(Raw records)
╔══
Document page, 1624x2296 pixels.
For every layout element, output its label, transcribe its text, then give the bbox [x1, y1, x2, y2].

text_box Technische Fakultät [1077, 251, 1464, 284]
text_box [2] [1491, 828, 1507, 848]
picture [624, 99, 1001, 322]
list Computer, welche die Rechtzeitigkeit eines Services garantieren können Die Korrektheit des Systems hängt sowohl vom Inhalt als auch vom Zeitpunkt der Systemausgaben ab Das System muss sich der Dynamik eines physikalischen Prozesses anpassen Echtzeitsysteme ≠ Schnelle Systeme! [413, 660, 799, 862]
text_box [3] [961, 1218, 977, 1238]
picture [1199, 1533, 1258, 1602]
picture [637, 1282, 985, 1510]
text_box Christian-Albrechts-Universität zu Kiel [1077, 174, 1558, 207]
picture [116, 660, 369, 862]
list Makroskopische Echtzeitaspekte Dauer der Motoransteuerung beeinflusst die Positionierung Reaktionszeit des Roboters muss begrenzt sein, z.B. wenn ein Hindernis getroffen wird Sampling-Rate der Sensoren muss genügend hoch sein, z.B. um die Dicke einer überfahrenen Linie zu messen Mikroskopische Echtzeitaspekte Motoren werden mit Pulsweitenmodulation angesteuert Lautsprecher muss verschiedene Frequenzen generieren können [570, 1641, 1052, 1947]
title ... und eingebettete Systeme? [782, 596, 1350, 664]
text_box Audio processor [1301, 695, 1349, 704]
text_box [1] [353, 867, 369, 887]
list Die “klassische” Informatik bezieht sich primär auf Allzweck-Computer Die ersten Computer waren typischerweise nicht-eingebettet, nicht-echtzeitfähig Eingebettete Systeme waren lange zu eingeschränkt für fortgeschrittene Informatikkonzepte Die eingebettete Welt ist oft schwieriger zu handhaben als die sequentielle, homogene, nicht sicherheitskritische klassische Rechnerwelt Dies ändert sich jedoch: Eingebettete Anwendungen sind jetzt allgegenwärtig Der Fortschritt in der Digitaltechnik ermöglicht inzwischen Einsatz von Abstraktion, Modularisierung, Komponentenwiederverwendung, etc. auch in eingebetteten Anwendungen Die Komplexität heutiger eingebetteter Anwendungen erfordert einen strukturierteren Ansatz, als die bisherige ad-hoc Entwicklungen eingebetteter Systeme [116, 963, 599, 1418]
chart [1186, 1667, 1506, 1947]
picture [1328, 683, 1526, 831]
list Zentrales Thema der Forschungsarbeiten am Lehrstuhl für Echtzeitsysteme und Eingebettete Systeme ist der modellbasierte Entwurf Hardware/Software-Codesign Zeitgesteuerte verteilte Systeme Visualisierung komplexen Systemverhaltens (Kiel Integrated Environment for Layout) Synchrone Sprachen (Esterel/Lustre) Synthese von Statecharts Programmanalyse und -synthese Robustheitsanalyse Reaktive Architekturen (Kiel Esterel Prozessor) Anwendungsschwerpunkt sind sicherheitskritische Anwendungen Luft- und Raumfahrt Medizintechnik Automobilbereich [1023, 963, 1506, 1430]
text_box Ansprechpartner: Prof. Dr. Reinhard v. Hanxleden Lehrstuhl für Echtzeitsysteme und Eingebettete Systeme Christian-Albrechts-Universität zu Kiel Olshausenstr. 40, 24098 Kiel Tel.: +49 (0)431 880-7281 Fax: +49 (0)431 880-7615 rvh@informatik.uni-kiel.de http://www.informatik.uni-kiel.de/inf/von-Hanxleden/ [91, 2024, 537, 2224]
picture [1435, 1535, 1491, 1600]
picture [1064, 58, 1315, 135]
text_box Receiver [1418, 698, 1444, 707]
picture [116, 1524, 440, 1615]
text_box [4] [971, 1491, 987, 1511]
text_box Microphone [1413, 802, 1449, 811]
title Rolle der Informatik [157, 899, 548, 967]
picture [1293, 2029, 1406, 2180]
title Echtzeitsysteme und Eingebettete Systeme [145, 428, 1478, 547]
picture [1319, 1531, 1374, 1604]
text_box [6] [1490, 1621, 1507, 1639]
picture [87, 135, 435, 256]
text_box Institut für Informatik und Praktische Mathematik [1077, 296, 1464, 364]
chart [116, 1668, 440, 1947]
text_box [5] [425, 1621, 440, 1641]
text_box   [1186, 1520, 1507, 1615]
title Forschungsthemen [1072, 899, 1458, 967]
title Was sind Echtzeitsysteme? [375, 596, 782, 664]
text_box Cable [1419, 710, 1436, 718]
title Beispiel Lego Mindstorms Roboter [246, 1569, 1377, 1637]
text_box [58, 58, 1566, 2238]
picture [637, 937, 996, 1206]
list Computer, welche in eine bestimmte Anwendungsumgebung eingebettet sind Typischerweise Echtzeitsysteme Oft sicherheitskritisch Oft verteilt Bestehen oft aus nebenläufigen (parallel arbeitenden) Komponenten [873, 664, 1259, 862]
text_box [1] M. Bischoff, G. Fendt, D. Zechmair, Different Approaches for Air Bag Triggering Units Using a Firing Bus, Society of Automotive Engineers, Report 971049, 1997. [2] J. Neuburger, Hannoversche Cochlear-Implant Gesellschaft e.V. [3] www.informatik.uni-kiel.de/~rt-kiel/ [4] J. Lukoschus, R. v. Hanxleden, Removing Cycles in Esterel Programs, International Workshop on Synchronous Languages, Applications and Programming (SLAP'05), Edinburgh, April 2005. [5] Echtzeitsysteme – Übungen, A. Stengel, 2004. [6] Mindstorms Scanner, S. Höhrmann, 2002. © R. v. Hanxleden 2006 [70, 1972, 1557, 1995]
╚══
→ Instruction: Reproduce without alteration the lines from the beginning of the records through the line containing "For every layout", including both ends.

→ Output for this task:
Document page, 1624x2296 pixels.
For every layout element, output its label, transcribe its text, then give the bbox [x1, y1, x2, y2].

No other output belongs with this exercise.